Who’s in attendance?
JG: I know I would want to break bread with Stokely Carmichael a.k.a. Kwame Ture, Angela Davis. That's who I want to be breaking bread with, the elders, and soaking it in to bring light to the future.
LW: I'm going to have beautiful women of color at the dinner, such as Afeni Shakur, Assata Shakur, you know what I mean? I want Michelle Obama to pull up on the kids, you feel me? I just want our mothers to be there. My mother, especially.
The dress code is elite. Textures. There’ll be Rick, lots of Rick. Dries silks. Supreme swim trunks. Pyer Moss slides. Wales Bonner. Every Black designer you can think of. We not wearing clothes, we wearing conversation pieces. Going to be kids there, kids running around in the back, staying out of adults’ business. We going to have card games, we going to be shooting Cee-lo, dominos, feel me? We going to go party like it's the last party before the next pandemic, and then we going to get it in. It's going to be great conversation, and it's going to be a lot of smiles. We'll see a lot of teeth.
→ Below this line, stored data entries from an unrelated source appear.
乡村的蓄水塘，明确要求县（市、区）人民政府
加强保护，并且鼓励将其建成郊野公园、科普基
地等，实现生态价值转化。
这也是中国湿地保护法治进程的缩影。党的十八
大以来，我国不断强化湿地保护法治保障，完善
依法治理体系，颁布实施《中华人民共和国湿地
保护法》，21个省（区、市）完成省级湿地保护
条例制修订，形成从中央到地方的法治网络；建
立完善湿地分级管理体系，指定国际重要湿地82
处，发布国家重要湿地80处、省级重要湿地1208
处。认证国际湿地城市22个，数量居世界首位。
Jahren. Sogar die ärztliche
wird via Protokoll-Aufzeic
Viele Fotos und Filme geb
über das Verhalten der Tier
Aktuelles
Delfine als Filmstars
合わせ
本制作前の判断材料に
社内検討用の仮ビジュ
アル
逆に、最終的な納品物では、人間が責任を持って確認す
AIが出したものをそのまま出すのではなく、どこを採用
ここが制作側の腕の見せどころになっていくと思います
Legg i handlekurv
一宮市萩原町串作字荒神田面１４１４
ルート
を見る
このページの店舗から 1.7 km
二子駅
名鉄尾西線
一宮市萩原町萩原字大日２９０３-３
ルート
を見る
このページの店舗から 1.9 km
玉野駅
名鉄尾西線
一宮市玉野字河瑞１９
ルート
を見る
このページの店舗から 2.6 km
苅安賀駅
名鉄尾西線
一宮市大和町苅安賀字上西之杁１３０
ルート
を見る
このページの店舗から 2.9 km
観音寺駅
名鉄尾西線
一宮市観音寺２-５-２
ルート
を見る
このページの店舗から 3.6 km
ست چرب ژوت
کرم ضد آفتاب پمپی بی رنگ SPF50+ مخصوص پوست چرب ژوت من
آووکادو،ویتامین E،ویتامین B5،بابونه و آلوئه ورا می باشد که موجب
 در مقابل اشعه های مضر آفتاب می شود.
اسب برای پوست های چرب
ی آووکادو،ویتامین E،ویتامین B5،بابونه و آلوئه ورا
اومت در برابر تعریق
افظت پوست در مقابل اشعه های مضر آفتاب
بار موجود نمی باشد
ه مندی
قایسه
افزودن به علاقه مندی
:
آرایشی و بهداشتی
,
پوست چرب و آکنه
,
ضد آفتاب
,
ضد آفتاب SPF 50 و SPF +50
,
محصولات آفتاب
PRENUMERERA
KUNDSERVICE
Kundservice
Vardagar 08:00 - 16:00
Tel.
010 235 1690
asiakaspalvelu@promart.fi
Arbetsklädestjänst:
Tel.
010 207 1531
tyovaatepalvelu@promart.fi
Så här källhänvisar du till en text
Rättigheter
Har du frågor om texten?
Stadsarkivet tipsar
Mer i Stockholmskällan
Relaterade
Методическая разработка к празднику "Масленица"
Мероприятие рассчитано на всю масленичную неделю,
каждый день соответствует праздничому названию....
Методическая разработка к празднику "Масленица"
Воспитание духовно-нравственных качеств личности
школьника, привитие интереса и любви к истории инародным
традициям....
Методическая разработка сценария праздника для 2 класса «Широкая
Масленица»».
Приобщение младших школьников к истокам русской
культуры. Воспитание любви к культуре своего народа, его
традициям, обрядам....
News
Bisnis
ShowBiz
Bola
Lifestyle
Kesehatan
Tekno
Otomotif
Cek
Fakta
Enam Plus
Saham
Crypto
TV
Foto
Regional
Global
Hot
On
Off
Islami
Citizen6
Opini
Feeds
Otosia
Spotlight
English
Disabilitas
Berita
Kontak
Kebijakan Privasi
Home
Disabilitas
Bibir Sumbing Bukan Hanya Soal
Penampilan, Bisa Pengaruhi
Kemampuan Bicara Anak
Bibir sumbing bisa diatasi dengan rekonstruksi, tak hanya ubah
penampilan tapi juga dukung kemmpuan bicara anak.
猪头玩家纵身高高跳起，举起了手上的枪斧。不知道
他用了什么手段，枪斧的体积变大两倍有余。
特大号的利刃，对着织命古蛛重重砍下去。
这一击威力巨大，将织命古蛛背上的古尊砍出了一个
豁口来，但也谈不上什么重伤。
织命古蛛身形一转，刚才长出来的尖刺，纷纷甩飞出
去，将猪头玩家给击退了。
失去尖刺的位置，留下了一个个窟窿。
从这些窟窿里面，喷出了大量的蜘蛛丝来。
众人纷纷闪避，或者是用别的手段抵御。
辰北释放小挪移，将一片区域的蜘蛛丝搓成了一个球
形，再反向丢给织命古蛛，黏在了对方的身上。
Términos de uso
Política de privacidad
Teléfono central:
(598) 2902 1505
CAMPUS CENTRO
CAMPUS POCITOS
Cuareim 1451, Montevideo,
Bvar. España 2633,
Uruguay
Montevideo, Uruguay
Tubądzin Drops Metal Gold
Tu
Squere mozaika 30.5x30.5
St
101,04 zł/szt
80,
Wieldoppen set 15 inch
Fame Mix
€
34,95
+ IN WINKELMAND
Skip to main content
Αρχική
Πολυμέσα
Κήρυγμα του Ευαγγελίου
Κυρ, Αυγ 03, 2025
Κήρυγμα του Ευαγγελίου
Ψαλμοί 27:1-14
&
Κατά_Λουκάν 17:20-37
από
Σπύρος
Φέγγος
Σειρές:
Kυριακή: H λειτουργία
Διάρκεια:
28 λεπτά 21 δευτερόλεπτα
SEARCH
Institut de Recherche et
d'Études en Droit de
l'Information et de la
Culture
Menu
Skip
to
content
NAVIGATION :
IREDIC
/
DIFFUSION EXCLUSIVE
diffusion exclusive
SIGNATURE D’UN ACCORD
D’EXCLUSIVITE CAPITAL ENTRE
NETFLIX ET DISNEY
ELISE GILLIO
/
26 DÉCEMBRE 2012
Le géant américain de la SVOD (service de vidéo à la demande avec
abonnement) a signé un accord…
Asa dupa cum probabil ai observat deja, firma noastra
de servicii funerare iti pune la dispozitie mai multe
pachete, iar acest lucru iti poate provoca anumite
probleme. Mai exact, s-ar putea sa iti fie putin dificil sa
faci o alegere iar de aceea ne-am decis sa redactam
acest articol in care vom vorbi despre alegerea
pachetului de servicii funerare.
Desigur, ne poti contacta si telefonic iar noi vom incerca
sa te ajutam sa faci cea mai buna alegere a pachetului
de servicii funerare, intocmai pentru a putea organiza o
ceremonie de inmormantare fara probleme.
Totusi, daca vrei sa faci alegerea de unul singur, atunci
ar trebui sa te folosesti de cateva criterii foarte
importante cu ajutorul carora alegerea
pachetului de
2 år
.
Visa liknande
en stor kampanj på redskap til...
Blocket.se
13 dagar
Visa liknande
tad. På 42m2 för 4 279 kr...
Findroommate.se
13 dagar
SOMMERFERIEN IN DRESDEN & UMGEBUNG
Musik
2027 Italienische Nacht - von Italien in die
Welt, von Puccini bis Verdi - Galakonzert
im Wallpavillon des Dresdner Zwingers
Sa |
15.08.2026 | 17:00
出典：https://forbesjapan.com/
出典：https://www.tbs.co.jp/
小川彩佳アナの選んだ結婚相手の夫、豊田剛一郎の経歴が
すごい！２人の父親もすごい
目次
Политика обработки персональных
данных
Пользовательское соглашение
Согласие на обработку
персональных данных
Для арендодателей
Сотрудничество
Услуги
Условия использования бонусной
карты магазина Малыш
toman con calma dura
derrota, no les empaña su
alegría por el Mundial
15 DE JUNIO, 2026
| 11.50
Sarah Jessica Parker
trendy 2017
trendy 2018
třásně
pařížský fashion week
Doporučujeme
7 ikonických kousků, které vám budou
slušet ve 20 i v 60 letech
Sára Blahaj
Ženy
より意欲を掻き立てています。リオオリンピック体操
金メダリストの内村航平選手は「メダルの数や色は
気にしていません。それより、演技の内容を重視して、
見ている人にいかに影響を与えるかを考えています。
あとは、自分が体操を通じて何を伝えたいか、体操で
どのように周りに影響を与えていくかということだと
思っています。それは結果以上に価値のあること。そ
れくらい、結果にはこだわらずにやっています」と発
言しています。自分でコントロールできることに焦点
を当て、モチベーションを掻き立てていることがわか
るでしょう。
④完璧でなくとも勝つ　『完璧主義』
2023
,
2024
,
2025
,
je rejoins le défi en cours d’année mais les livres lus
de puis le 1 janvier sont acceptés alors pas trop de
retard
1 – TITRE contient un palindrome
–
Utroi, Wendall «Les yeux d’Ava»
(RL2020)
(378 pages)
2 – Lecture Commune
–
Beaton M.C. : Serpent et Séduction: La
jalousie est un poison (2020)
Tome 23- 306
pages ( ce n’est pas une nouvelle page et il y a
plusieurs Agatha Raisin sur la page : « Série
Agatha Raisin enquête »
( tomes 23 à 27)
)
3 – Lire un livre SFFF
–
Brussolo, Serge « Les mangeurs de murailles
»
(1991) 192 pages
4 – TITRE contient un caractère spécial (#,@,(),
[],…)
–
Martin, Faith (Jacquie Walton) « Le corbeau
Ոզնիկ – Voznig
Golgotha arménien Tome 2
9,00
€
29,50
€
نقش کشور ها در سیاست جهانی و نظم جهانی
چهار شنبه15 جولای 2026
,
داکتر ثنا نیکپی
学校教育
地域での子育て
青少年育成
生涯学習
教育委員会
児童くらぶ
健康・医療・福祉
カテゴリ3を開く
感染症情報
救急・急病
Would guests leave with anything, or just the memory of a good time?
LW: They going to leave with a lot of gems, man. We going to hit them with a lot of -isms.
JG: And because we got the revolutionaries, we going to let them leave how they came, but typically the guests would leave with lighter pockets than they came with, you dig?
Under the pines, I’m wearing a dress made of okra cloth, hand-dyed by myself with local indigo—dramatic-sleeved, cinched at the waist, an understated neckline—beneath stacked necklaces made from bone, and brass bracelets and jewelry from my grandmother and father on my hands.
Gabrielle E. W. Carter is a cultural preservationist and, since April, a co-founder of Tall Grass Food Box, a North Carolina–based CSA program to support and sustain Black farmers and their communities. With a background in fashion design, Carter carries the cosmic energy of her family and Black women pioneers and innovators, from Edna Lewis to Mashama Bailey, into her work, which is “rooted in our ability to show up, grow food, feed our folk, and check in.”
For her dream dinner, Carter shells peas and cooks them down with okra and tomato. At the table down under the pines is Vertamae Smart-Grosvenor. Grosvenor, says Carter, was “a culinary Creole, cultural preservationist, a fashion icon from South Carolina who lived all over the world and really embodied the spirit a lot of us have in us, as Black Southern women who love fashion and love cooking and love writing and love expressing ourselves through these various mediums of art, and will umbrella all of that under ‘cultural preservationist.’ It's not easy to call yourself all of those individual titles.
“I've gone on this journey to preserve what I consider my culture as a Southern Black woman,” she continues. “These are things that I don't think were rightfully archived, which is why I'm doing the work I'm doing now: to try and preserve some of those stories, acknowledge some of those voices that otherwise are silenced by time.”
My ’fro is out and I've picked flowers, goldenrod and baby's breath from our yard, and dried it to put in my hair. My pockets in my apron are full of things: There's a wooden spoon, but there's also a pocket knife because we're picking up pinecones, and we're picking turnips out of the ground and cutting the greens off and shaving them at the table to go over our food.
And I have a hat, a purple lip, and fake lashes on, just because.